There's a new tool you can use to help predict if the person you are dating is a good prospect for a long committed relationship. It is your credit score. It is one more reason to improve your credit report and keep it good.
A recent study by the Federal Reserve Board looked at 12 million randomly selected consumers from the databases of the credit reporting bureau Equifax over 15 years. The results were surprising.
People with higher credit scores (i.e. better) were more likely to form a successful committed relationship than those with low scores. Also, people with closely matched credit scores were more likely to stay together. This was true regardless of race, income and education.
Low credit scores and widely mismatched credit scores can be obstacles for couples trying to create a life together. It can mean higher rates for insurance, security deposits, and interest rates. It can prevent acquiring the loans necessary to purchase homes, cars, and cell phones. It can keep you from getting a job you want or need. The report indicates up to 60% of employers run credit checks on potential employees before making the decision to hire, fire or promote them. Several states have outlawed this practice with some exceptions. Those states are California, Colorado, Connecticut, Delaware, Hawaii, Illinois, Maryland, Oregon, Vermont, and Washington. There are exceptions in most states that allow certain employers to use your credit report, including financial institutions, public safety officers, and where a credit report could be related to your job duties.
Lower credit scores usually mean negative credit history including paying bills on time. Add derogatory credit items including foreclosure, bankruptcy, and judgments and this speaks to a person's trustworthiness to meet their obligations. Trust is a huge characteristic in successful relationships. Based on survey data the researchers conducted about the credit data, they contend that higher credit scores reflected a deeper sense of trustworthiness and commitment to non-debt obligations.
Credit reporting has changed since the Fair Credit Reporting Act (FRCA) became law in 1970. Prior to that, your credit report included information about your character including income, marital status, alcohol and drug use, reputation, habits, morals, and marital problems. According to the study, "character reports contained information on whether someone was steady and reliable and how good was someone's reputation as to habits and morals." Pre-FCRA credit reports frequently included more qualitative character reports in addition to statements about debt repayment history. These features of pre-FCRA credit reports suggest that information on general trustworthiness is likely to be helpful in predicting debt default. Today, credit scores are widely used in a variety of contexts as an indicator of reliability and ability to honor and maintain a broad range of commitments, including rental and employment relationships, not just those involving debt and credit.
So, what does this mean for the average person? First, credit scores are not public information, meaning accessible to anyone. You have to rely on your potential partner to reveal their number to you and truthfully. Secondly, you must each get your score from similar sources to be assured of reporting accuracy. For example, scores obtained from a bank when applying for a mortgage or a car loan are based on different criteria and rate differently than scores that are considered educational in nature. The educational ones you purchase from a credit reporting bureau or come on a credit card statement or from credit websites like Credit Sesame or Credit Karma. Not that any one is wrong. However, because they are based on different criteria and formulas, they can be very different.
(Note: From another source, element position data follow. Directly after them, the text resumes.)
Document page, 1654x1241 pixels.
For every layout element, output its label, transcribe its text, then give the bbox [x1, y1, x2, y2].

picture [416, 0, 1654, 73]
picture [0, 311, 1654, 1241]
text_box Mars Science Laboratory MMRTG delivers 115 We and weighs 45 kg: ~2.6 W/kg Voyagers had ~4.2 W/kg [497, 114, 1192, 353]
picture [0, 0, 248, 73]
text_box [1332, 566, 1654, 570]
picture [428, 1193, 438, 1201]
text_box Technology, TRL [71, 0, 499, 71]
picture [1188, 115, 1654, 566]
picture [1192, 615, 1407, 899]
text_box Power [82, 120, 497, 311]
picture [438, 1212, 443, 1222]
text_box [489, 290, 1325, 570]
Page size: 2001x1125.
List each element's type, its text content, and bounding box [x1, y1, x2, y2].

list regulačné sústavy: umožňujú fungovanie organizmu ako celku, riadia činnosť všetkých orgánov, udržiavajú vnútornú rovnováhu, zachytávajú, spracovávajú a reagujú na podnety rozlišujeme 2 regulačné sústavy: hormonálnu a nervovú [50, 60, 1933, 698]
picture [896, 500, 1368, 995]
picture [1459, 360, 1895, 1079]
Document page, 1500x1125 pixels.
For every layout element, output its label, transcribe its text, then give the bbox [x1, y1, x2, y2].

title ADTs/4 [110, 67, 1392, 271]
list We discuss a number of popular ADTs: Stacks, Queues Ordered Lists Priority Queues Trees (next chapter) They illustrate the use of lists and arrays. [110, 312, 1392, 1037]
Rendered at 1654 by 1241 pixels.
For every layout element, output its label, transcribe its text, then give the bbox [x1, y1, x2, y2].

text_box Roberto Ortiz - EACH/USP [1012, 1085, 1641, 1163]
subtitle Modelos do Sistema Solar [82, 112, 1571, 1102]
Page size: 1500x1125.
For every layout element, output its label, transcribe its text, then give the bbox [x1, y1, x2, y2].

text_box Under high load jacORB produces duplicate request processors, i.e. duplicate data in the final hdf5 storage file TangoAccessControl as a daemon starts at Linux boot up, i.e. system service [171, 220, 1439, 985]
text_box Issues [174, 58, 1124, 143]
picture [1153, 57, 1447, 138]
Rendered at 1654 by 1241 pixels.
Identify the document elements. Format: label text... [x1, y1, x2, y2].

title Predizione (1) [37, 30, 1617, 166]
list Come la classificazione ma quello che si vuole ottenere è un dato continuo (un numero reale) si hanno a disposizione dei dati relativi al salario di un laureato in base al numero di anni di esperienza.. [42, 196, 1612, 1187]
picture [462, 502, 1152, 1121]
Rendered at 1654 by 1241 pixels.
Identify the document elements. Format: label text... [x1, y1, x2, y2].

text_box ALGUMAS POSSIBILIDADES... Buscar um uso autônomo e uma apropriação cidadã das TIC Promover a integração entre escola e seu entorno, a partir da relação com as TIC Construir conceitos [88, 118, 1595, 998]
More importantly, you should keep on top of your credit reports and regularly check for problems or inaccuracies that could lower your score. Once you know what the reports are saying about you, take action to develop and practice the skills necessary to raise and maintain an excellent credit history and score. This can be done at any income level.
Money is an issue that most dating couples either don't talk about or discuss in sufficient depth. Financial troubles are the most cited reason for divorce. Maybe this new paradigm of using credit scores to predict relationship durability will change that. If you discover that your partner seems to be perfect in most other areas than credit scores, use the time before you get too involved to learn or share skills that will change your economic future for the better.
Wouldn't it be great if we all lived in "C-harmony?"